We gutted the entire bathroom and replaced everything including the bathtub. We used horizontal wood-look ceramic tile on the back wall of the shower for a spa-like feel and coupled it with the marble-style ceramic tile on the walls.
Our Sweeten contractor was a great problem-solver and set up a very aggressive six-week timeline, but it was understood that we would be moving in during the renovation by that point. The contractors finished the bedroom in such a narrow window before the movers arrived that the baseboards were still wet. About a week and a half later, they had completed the bathroom and the flooring in the living room so that we could move in. We lived in construction for about another month before the project was completely done. This put some stress on everyone, including our dog Ellie, but it was quickly relieved once we were living in the finished product. Now we can come home to a well-lit, functional space that’s comfy, sophisticated, and fits our needs exactly.

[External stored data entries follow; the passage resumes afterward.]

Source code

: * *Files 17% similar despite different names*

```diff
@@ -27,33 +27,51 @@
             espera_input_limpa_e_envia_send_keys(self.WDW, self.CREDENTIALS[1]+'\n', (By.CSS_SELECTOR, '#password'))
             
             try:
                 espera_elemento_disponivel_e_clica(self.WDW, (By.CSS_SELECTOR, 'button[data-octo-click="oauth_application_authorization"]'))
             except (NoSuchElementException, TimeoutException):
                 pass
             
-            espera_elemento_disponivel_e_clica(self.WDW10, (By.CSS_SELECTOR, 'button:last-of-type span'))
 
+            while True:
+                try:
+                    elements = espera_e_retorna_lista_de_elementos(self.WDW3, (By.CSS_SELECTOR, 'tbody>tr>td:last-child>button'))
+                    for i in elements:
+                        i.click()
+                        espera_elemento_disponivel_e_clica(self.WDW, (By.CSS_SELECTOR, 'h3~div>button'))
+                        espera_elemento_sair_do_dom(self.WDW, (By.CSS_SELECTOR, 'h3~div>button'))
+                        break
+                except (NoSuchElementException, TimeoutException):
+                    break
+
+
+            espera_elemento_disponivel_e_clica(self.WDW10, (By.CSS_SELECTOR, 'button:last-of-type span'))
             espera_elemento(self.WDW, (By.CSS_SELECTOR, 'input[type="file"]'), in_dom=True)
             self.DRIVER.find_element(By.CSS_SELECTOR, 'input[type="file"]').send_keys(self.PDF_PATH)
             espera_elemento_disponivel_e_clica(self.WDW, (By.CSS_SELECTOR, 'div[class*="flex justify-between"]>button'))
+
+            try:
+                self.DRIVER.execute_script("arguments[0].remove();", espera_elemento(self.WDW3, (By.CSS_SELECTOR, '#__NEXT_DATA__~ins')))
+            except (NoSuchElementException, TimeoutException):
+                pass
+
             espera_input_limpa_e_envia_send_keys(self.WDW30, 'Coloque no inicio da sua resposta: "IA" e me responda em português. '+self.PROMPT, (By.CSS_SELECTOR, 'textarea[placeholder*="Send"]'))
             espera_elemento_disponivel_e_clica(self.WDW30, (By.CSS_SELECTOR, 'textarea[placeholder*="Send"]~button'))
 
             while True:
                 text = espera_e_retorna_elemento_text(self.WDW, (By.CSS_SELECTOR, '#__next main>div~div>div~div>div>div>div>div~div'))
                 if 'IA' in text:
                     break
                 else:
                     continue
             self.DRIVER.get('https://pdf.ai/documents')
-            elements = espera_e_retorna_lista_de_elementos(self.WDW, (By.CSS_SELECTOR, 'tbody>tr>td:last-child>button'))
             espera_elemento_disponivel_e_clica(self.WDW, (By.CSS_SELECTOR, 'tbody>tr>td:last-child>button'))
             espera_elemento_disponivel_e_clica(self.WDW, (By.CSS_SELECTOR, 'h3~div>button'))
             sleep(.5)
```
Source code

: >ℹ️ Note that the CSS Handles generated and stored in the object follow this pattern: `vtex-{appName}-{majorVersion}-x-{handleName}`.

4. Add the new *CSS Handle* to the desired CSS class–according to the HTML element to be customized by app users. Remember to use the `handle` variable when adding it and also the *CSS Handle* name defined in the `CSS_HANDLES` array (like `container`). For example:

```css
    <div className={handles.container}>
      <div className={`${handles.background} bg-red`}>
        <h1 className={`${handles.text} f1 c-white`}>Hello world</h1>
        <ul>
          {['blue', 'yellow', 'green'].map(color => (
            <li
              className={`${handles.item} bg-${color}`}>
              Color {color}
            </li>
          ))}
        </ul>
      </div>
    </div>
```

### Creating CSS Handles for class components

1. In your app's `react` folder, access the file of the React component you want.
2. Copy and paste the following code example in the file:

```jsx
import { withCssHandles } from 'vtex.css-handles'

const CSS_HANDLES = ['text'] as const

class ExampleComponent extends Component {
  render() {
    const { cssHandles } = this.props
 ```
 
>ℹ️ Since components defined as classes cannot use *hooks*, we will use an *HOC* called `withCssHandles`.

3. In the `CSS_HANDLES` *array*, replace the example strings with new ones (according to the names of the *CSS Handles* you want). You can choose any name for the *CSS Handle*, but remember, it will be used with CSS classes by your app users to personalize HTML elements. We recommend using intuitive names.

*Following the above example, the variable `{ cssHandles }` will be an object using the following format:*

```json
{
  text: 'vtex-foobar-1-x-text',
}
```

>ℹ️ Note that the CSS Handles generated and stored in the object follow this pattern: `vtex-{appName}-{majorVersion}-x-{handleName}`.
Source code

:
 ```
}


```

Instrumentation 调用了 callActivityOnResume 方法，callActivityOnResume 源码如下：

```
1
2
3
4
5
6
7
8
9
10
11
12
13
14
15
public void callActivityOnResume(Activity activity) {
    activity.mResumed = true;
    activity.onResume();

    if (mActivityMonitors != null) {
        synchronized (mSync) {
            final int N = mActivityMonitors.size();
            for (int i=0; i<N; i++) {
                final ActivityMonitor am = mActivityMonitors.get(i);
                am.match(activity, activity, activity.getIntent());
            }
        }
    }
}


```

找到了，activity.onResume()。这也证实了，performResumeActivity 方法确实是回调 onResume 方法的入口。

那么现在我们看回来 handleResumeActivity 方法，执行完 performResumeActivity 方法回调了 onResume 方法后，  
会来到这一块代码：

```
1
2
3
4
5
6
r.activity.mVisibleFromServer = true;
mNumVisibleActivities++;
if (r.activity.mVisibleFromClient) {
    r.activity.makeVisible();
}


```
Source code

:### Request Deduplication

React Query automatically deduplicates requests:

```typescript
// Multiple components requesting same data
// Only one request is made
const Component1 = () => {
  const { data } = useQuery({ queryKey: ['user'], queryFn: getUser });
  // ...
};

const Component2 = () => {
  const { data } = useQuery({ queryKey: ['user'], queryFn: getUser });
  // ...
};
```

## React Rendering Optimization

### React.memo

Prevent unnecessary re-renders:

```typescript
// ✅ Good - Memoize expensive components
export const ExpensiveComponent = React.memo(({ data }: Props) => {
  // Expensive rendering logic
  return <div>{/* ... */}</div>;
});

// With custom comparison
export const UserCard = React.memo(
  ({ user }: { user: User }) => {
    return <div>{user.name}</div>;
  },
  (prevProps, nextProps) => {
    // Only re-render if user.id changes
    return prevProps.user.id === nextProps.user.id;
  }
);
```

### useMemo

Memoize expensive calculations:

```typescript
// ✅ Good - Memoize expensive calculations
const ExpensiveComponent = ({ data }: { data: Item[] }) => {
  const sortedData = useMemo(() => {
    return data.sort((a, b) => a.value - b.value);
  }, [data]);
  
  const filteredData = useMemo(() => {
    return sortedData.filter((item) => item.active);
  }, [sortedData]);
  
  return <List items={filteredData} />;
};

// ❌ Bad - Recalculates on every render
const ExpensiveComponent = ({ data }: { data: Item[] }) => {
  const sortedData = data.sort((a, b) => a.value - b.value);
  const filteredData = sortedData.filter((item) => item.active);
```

We loved reading real reviews from real people and seeing photos from actual projects on Sweeten’s site. At the end of the day, we could rest assured that our contractor would finish the job and maintain a good relationship because he knew our review would reflect his work and dedication to our project. Our contractor got five stars for doing just that.
KITCHEN RESOURCES: Cabinets: Kingswood. Lower cabinet paint in Tree Moss: Benjamin Moore. Upper cabinet paint in Bright White: Sherwin Williams. Cabinet hardware: Lewis Dolin. Countertops and backsplash in Calacatta Borgnini: Quartz Masters. TruGranite sink: MR Direct. 800 Series B11CB81SSS 24” refrigerator, 800 Series 30″ Slide-in gas range, 800 Series 24″ dishwasher, retractable hood: Bosch. Overhead lighting: Zhane Linear Suspension. Under cabinet lighting: Luminii.
BATHROOM RESOURCES: Alaplana light brown wood shower wall tile, 2×8 slate herringbone floor tile, ceramic marble shower tile: Quality Tile. Rook hardware and shower fixtures in black nickel: Brizo. Bathtub: Kohler. Corbelle toilet: Kohler. Jensen Horizon medicine cabinet: Amazon. Bathtub door: Dreamline.
LIVING ROOM/DINING ROOM: Recessed lighting: Lucifer. Light fixture: Shades of Light. Cabinet wardrobes: Ikea.
BEDROOM: 1”-square LED downlight: Juno. Pax closets: Ikea. Under cabinet lighting: Feelux.